(Records from a data source)
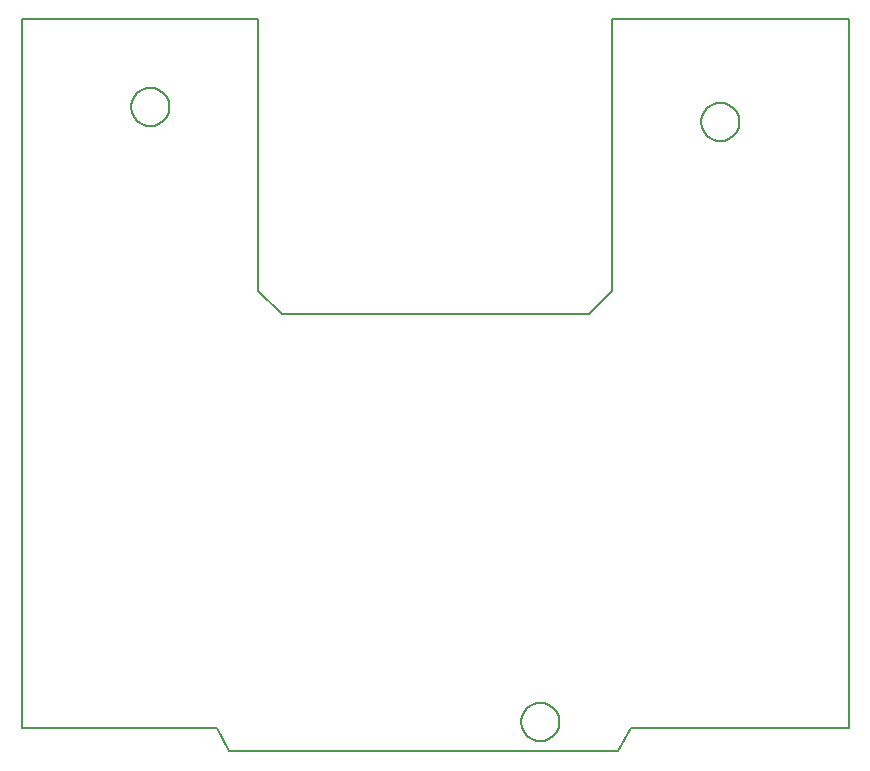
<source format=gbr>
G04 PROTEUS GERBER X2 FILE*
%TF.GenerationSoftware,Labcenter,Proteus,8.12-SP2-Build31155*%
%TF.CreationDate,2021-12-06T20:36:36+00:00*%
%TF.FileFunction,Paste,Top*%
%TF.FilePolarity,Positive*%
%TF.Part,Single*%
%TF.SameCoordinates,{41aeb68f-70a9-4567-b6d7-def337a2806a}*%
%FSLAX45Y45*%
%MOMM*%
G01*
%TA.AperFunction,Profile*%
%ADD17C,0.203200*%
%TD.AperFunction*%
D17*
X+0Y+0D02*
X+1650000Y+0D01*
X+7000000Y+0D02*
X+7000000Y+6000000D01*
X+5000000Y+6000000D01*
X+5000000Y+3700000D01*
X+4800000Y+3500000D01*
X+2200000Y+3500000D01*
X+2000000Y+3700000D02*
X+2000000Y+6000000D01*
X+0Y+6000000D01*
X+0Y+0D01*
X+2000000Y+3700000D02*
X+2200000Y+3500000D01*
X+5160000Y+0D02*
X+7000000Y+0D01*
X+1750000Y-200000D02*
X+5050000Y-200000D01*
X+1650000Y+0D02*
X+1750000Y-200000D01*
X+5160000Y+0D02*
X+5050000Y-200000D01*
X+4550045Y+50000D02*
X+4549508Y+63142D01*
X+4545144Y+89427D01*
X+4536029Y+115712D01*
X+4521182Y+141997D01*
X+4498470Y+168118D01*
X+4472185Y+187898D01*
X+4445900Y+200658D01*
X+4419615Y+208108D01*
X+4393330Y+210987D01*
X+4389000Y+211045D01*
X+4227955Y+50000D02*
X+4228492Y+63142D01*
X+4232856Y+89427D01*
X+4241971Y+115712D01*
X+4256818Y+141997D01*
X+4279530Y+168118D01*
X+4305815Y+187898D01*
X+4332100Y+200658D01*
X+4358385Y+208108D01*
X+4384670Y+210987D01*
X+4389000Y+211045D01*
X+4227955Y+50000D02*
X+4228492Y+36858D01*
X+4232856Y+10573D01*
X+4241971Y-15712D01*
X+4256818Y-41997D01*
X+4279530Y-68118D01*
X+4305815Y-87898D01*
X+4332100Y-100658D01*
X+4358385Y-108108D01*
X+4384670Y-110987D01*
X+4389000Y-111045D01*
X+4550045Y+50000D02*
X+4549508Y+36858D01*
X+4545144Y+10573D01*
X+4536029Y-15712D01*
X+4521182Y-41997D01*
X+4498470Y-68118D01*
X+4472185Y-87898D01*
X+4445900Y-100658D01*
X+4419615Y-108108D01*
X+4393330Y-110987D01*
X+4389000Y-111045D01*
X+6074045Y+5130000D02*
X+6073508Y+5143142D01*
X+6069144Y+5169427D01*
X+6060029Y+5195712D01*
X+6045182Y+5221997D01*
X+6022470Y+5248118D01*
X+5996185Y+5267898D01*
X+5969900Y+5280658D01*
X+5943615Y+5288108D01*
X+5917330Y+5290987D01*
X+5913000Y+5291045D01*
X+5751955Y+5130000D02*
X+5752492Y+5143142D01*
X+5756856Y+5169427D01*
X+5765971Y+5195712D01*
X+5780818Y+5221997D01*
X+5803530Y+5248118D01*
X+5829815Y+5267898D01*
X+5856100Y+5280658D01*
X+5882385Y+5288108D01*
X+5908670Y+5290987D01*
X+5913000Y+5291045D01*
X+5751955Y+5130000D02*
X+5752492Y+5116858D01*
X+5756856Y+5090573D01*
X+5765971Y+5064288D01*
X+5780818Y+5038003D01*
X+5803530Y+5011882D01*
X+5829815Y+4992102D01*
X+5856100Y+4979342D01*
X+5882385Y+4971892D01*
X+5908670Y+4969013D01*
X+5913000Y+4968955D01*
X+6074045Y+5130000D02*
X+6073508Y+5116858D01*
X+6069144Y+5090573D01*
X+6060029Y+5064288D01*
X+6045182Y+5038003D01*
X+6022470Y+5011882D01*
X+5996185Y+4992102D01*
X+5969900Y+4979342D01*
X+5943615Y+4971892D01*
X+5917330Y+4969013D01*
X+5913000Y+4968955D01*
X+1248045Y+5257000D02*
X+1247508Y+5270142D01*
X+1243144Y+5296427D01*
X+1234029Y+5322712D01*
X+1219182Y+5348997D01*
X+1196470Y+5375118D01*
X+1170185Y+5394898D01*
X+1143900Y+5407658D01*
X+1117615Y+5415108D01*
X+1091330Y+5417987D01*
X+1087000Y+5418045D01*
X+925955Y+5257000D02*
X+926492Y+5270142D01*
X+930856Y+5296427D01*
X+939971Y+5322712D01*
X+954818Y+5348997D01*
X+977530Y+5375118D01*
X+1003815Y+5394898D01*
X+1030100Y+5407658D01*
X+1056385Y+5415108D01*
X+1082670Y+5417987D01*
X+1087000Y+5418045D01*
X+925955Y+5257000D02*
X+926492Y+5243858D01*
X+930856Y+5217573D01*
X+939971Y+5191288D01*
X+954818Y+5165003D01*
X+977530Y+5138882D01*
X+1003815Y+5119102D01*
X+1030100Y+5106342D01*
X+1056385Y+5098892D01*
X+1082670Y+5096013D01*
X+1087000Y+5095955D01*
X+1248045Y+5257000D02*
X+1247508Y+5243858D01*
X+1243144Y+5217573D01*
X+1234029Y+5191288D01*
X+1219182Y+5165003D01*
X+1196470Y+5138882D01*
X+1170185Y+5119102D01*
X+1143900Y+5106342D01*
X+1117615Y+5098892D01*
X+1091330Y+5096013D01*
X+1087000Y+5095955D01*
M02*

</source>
* * *
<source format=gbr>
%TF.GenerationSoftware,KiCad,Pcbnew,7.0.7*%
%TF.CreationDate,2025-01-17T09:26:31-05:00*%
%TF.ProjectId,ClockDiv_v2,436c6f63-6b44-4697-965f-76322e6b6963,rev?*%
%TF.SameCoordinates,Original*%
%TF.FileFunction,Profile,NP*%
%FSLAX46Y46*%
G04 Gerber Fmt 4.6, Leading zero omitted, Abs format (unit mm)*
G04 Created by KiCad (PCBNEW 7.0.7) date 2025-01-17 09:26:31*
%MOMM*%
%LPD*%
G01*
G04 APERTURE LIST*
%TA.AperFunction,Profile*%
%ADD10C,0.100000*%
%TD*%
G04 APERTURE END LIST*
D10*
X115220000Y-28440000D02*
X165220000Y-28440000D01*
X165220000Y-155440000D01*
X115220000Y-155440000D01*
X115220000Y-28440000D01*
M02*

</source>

Exercise instructions
Go line by line through the records above and copy each one containing "APERTURE".

Answer to this exercise
G04 APERTURE LIST*
G04 APERTURE END LIST*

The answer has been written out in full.